In my thirties, after I had children, I realized Something Had to Be Done, so I began working out regularly in a gym.  For the first time, I fell a little bit in love with exercise.  I learned how to lift weights, how to do proper crunches, how to lunge and squat.  I saw results.  I liked feeling fit and strong.
 
But still I avoided doing much cardio.

Now, some twenty years later, I have embraced it.  The reasons are health-related, unimportant to anyone but me.  It has taken me several years to realize that running and spin classes are some of the happiest hours of my day.  I sweat buckets.  I heave and pant.  And it feels great.

I decided to run San Francisco’s Bay to Breakers several months ago and have been running regularly, upping my distances, improving my splits.  I’ve got a sore tendon in my foot that may cause some problems, but I’m still hopeful that I will make the race.  I will report on it if I do.
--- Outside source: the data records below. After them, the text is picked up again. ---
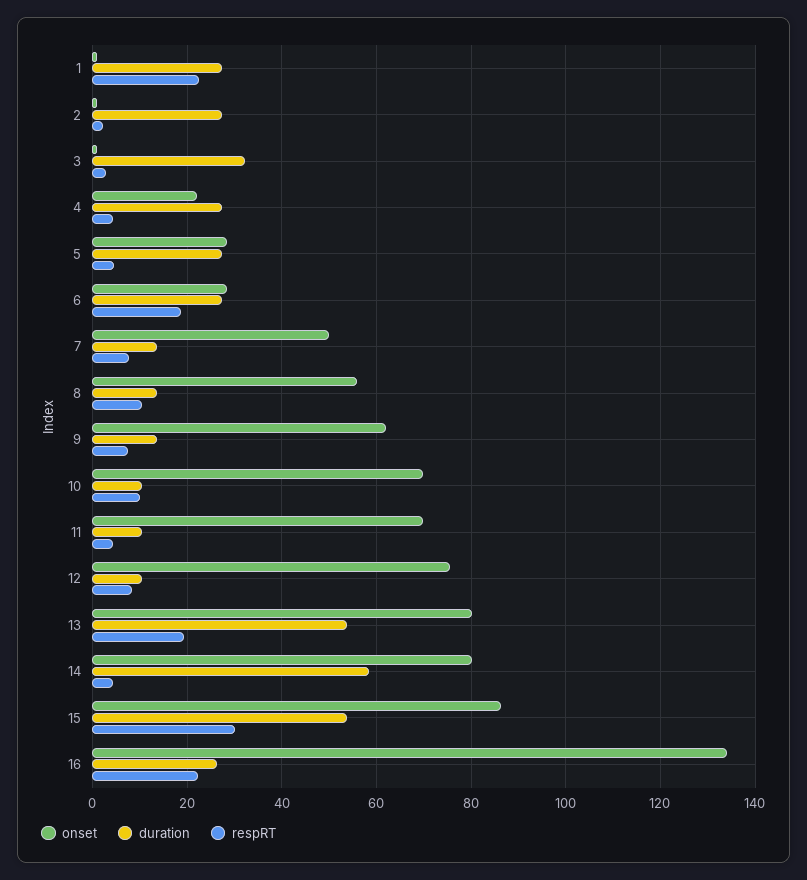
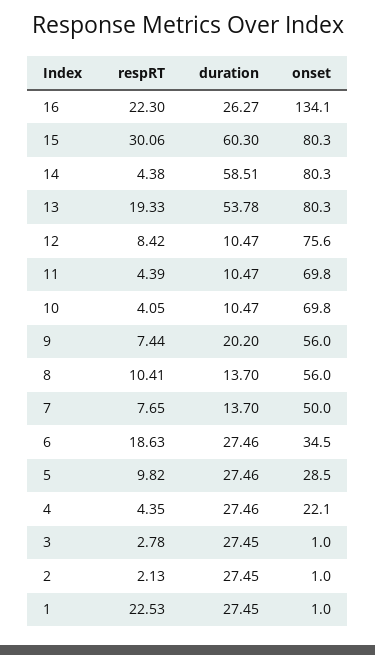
  {
    "onset": {
      "1": 1,
      "2": 1,
      "3": 1,
      "4": 22.1,
      "5": 28.5,
-     "6": 28,
+     "6": 34.5,
      "7": 50,
      "8": 56,
-     "9": 62,
+     "9": 56,
      "10": 69.8,
      "11": 69.8,
      "12": 75.6,
      "13": 80.3,
      "14": 80.3,
-     "15": 86,
+     "15": 80.3,
      "16": 134.1
    },
    "duration": {
      "1": 27.45,
      "2": 27.45,
-     "3": 32,
+     "3": 27.45,
      "4": 27.46,
      "5": 27.46,
      "6": 27.46,
      "7": 13.7,
      "8": 13.7,
-     "9": 14,
+     "9": 20.2,
      "10": 10.47,
      "11": 10.47,
      "12": 10.47,
      "13": 53.78,
      "14": 58.51,
-     "15": 54,
+     "15": 60.3,
      "16": 26.27
    },
    "respRT": {
      "1": 22.53,
      "2": 2.13,
      "3": 2.78,
      "4": 4.35,
-     "5": 4,
+     "5": 9.82,
      "6": 18.63,
      "7": 7.65,
      "8": 10.41,
      "9": 7.44,
-     "10": 10,
+     "10": 4.05,
      "11": 4.39,
      "12": 8.42,
      "13": 19.33,
      "14": 4.38,
      "15": 30.06,
      "16": 22.3
    }
  }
This afternoon, I was thinking about how all of this relates to writing.  I imagined crafting some clever sentences about how the two efforts demand similar discipline and a similar approach to setbacks and disappointments.  But in thinking about it, I came to the conclusion that this is pretty self-evident.

Here’s the bottom line: serious exercise demands that you get off your ass and do it.  Every day.  Even when it’s raining.  Even when you would rather be watching Shahs of Sunset or having lunch at Gayle’s with a friend or buying new sunglasses.  Even when you are sad.  Even when dinner needs to get shopped for and made.  Even when there is no time in the day, not a second, that isn’t already accounted for.

Serious writing demands exactly the same thing, except you have to sit your ass down to do it.  And I would add that it must be done even when no one is paying you to do it, which is what you always assumed someone would do.


I wish there were another way.  I wish it were easy.  But there isn’t, and it’s not.